Pet Cremations Faked

My late Charlie's hair memento.  It is best to do this I feel.
My late Charlie’s hair memento. It is best to do this I feel.

It is alleged that operators of a pet crematorium in the UK faked cremations. They sent the ashes of other animals to the owners and simultaneously dumping their dogs and cats in a freezer. We don’t know what happened to the cats and dogs in the freezer but I’d bet my bottom dollar that they were picked up by a man in a van acting as a dealer, selling the carcasses on to a pet food manufacturer or something equally sordid.

One cat owning woman was given the ashes of a horse.

The pet crematorium under investigation by the local authorities for faked cremations is The Swan Pit Crematorium in Gnossal, Staffordshire. To international visitors to PoC, this is in the north of England.

The owner of the crematorium, Allan McMasters has yet to make a comment about the allegations.

Are you surprised? I’m not. I would be very confident in saying that what has allegedly happened here, happens in other pet crematoriums across the country and probably in other countries too.

Historically, when I have requested an individual cat cremation I have attended in person supervised it to ensure that the ashes are those of my cat.

However disreputable the alleged behaviour is, it is ironic that the ashes of pets do not have any trace of the pet.
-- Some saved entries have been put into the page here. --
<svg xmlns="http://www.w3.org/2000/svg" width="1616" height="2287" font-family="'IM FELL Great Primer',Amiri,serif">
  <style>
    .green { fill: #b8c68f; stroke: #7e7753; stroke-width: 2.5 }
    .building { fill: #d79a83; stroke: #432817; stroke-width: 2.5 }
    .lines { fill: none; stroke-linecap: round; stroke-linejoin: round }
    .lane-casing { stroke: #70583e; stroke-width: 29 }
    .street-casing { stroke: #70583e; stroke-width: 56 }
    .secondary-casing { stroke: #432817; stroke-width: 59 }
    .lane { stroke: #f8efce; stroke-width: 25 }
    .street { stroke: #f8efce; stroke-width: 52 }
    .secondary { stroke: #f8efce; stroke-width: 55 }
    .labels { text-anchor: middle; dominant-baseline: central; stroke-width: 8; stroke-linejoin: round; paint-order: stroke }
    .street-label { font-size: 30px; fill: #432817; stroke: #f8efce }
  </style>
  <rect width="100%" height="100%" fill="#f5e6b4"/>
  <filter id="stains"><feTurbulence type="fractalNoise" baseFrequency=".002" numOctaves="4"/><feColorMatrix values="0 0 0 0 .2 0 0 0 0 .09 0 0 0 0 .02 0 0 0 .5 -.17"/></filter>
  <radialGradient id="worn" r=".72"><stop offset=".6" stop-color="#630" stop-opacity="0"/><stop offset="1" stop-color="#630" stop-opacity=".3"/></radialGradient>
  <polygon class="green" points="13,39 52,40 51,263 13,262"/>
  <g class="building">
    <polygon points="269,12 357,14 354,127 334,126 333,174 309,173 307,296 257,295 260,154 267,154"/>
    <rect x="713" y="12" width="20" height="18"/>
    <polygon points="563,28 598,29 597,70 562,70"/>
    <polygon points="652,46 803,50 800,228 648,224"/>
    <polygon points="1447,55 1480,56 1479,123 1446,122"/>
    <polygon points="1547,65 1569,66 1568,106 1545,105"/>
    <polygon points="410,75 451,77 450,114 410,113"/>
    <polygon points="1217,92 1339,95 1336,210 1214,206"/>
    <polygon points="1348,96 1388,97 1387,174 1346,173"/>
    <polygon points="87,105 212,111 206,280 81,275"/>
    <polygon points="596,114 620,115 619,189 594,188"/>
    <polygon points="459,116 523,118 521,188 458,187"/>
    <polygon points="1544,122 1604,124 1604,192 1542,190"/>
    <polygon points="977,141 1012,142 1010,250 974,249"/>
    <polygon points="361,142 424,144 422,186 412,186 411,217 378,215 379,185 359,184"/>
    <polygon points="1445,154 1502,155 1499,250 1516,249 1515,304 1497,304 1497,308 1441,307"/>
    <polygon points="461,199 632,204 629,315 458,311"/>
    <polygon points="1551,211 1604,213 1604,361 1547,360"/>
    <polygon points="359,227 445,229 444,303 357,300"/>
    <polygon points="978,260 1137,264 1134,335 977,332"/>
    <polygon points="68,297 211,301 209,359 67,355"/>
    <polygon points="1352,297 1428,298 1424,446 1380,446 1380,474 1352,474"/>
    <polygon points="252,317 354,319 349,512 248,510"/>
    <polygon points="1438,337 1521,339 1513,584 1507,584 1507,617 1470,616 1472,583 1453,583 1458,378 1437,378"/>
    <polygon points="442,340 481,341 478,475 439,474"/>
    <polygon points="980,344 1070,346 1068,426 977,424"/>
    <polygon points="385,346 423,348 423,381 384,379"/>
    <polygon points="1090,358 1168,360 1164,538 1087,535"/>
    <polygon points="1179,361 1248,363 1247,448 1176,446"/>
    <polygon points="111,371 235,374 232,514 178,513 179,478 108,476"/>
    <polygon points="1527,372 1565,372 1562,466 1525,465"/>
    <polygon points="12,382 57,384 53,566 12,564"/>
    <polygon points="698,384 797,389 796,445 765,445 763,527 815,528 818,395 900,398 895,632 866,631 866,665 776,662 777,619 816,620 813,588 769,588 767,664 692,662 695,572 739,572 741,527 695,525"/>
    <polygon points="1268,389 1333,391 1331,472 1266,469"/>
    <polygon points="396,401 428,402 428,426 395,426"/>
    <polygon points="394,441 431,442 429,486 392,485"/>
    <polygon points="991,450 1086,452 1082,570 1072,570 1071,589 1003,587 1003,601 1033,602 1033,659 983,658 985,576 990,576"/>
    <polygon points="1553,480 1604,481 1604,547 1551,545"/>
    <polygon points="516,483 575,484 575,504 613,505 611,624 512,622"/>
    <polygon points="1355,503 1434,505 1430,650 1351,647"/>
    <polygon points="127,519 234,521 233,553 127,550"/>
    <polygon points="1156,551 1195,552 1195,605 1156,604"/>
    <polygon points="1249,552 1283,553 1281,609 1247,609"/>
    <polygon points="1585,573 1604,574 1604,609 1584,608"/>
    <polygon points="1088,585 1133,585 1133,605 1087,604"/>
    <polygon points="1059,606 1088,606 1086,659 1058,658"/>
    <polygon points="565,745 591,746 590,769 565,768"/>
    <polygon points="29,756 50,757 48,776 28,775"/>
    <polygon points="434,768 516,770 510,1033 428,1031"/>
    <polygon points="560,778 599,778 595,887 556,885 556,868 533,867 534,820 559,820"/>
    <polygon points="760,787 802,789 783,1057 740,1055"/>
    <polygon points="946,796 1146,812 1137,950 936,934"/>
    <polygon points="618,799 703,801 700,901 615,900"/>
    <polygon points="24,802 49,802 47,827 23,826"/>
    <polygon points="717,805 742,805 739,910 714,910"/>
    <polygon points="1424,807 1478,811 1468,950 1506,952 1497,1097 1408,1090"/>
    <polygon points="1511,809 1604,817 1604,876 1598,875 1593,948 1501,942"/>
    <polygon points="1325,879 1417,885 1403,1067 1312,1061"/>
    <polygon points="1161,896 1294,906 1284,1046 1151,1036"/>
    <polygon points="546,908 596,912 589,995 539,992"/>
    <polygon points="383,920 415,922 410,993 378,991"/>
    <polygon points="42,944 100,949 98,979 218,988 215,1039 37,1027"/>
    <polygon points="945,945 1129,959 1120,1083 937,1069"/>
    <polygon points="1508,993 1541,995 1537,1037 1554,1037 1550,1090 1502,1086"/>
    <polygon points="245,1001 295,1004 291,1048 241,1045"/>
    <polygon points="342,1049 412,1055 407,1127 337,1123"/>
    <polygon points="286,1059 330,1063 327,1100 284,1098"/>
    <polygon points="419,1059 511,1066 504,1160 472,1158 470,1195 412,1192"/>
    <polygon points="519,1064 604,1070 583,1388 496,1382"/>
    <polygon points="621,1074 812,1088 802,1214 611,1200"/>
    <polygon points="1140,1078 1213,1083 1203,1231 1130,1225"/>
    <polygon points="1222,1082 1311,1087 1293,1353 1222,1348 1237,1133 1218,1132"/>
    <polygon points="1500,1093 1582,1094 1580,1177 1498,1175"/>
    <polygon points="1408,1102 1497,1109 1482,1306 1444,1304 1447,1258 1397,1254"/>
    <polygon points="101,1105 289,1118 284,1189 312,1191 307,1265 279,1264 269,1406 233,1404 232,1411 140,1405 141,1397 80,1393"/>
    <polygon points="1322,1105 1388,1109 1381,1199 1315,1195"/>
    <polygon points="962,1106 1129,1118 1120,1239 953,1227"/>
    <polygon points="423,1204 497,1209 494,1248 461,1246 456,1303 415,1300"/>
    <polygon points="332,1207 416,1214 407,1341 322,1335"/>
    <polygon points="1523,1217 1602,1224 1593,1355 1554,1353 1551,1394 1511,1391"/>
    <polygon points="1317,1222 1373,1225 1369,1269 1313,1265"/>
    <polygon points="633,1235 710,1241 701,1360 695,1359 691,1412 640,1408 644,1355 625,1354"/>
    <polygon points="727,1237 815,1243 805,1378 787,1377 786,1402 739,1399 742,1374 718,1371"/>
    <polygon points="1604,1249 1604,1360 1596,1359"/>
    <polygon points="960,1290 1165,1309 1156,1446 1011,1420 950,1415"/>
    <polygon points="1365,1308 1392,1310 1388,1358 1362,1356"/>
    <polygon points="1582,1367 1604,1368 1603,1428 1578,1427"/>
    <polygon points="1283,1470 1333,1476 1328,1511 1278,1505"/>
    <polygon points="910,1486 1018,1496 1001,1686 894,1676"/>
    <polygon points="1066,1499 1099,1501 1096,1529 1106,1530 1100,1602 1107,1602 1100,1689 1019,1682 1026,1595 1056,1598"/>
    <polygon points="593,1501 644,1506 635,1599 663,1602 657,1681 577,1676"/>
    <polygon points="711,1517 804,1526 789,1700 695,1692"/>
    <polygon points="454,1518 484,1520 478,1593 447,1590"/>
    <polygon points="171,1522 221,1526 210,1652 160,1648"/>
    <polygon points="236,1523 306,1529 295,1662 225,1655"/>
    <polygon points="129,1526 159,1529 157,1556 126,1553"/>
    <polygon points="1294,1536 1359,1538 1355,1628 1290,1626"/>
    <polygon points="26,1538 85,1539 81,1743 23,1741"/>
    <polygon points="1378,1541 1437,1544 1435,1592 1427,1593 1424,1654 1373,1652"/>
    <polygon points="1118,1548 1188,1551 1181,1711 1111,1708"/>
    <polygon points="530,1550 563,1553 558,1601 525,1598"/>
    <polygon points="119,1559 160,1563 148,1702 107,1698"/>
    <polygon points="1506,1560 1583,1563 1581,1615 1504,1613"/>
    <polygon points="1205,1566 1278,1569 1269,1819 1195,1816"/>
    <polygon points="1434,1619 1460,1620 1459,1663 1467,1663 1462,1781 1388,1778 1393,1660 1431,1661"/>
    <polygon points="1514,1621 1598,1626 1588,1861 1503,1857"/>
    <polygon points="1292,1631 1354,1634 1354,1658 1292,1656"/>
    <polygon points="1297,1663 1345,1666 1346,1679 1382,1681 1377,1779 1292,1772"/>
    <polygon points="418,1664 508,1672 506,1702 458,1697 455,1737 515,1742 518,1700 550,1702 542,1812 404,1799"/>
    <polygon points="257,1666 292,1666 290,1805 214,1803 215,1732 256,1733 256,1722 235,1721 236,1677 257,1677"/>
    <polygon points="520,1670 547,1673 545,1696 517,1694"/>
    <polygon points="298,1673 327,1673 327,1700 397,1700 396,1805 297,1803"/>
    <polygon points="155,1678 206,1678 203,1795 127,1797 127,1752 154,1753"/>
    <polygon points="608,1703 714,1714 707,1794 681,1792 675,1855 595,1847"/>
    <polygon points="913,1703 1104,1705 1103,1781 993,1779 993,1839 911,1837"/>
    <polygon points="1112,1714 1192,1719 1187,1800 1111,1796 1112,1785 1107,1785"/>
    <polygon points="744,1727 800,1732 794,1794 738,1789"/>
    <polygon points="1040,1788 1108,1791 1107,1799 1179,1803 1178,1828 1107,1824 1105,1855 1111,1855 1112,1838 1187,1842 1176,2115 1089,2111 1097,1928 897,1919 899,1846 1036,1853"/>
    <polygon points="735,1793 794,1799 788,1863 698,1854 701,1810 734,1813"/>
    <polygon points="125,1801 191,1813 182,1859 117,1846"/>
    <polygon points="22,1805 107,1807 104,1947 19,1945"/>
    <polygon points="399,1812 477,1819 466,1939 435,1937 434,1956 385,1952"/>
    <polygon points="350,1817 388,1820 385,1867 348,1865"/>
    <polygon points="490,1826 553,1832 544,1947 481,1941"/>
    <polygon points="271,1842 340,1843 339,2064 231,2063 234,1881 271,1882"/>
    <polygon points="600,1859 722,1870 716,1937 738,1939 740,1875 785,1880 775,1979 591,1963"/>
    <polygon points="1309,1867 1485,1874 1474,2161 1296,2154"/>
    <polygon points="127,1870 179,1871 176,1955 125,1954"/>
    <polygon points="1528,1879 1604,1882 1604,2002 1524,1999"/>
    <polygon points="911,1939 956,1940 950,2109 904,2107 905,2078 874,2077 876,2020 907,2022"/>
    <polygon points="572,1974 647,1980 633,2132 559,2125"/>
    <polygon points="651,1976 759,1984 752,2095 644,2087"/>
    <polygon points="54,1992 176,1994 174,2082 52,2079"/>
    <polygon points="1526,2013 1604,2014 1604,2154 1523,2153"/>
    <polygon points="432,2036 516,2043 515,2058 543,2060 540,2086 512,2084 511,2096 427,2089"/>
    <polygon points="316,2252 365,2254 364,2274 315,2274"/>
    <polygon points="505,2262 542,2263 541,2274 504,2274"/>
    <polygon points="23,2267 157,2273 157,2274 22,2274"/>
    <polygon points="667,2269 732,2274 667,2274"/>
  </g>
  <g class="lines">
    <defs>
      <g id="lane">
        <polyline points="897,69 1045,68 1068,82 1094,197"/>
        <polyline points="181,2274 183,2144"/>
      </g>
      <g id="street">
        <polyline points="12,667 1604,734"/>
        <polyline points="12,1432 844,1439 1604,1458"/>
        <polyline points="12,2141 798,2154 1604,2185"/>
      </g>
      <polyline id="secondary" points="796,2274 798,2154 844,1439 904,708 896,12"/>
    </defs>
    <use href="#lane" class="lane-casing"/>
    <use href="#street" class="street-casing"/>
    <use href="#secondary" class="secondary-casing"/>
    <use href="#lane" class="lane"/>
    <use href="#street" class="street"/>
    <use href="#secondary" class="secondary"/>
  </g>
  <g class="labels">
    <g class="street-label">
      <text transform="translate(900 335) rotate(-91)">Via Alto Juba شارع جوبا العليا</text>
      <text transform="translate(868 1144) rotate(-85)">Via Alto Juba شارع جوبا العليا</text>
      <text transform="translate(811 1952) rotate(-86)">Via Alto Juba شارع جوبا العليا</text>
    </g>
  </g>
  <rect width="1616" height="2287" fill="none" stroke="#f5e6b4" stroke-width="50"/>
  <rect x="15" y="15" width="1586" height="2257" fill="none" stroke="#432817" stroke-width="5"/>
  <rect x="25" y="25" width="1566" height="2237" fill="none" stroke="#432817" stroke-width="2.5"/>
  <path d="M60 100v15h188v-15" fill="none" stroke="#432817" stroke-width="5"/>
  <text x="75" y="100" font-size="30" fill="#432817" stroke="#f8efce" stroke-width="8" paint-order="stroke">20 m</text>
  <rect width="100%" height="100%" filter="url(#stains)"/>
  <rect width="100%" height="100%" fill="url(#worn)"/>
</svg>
Ashes are ashes. They contain no DNA or any marker which distinguishes one set of ashes from another, as I understand it.

Therefore to have a cat individually cremated, as I have done in the past, is an emotional exercise. It is not logical or scientific. I don’t have my long passed cats in my living room in an urn. I just have a substance made up of mainly metal oxides. Fortunately, I also have some of Charlie’s whiskers (taken by the vet) and some of his hair that I had groomed off him over a long period.

The top five substances in pet ashes are¹:

  1. Phosphate 47.5%
  2. Calcium 25.3%
  3. Sulfate (Sulphate) 11.00%
  4. Potassium 3.69%
  5. Sodium 1.12%

So there you are. It is all rather strange and unreal because what the fake cremations are intended to do it not give the ashes of a particular pet to their owner but the ashes of an individual cat, let’s say, are no different from the ashes of another individual cat. At a scientific level there is no fraud.

Source (1): Gayle E. O’Neill, PhD. TEI Analytical, Inc. Niles, Illinois.

6 thoughts on “Pet Cremations Faked”

  1. The author of the best comment will receive an Amazon gift of their choice at Christmas! Please comment as they can add to the article and pass on your valuable experience.
  2. I wish that someone would explain how keeping the ashes of our beloved cats in urns would have a positive affect on our psyche. What is the mindset? Does it indicate that we still need to have them close? That we can’t let go of them? Do we believe that they are there in the ash?
    It’s very confusing to me.

  3. Michele, thanks for the info about the pet food industry. I am not sure the regulations are that well enforced or monitored. I have probably become a cynical conspiratory theorist 😉 . I imagine all kinds of possibilities that don’t exist. Why do you think the bodies were in a freezer? He could have just dumped them in a black bag immediately. I suppose the savings in this scam are made in not using gas for the oven.

  4. It is too easy to fake it because people don’t watch the process. I actually watched my Binnie being put in the oven and the door closed and the oven started. Sounds horrible. It was horrible but I know I have her ashes.

    The burial place of your pets sounds beautiful. A fine place to be buried. You are lucky.

  5. I have buried all my pets close to my house on the sea facing beach.My oldest pet, 22 year old Alexandrine parakeet :Mittoo” lies in a glass showcase thanks to the art of taxidermy.All my departed pets are “LIVE” on “Youtube video’s” and “Photographs” always refreshing my memories when i turn nostalgic.This is horrible news that “Pets Ashes” are being counterfeited in some crematoriums in the U.K which shows the sentiments that normal humans attach to other peoples pets.

  6. I’m not surprised to read this. In October 2013, the tv show “Fake Britain” reported two UK pet crematoriums operating similar scams. Most of the bodies were either dumped in nearby fields or burnt on a bonfire;

    https://www.youtube.com/watch?v=evdPR2AuI3w

    Its so low to rip-off bereaved people, knowing that they are especially vulnerable at the time. Hope this guy ends up in prison for fraud.

    Michael: The British pet food industry is quite strictly regulated and they have use to animals which have been passed as fit for human consumption. They also tend to use only animals considered acceptable in the human food chain – hence no horse meat etc., in British pet foods.

  7. I’m not sure what to write, because I don’t really understand what the purpose in having our beloved cats cremated and keeping their ashes. I can understand the cremation and, possibly, scattering their ashes in one of their favorite places. But, to keep ashes in an urn baffles me. There must be some emotional connection that I can’t think of.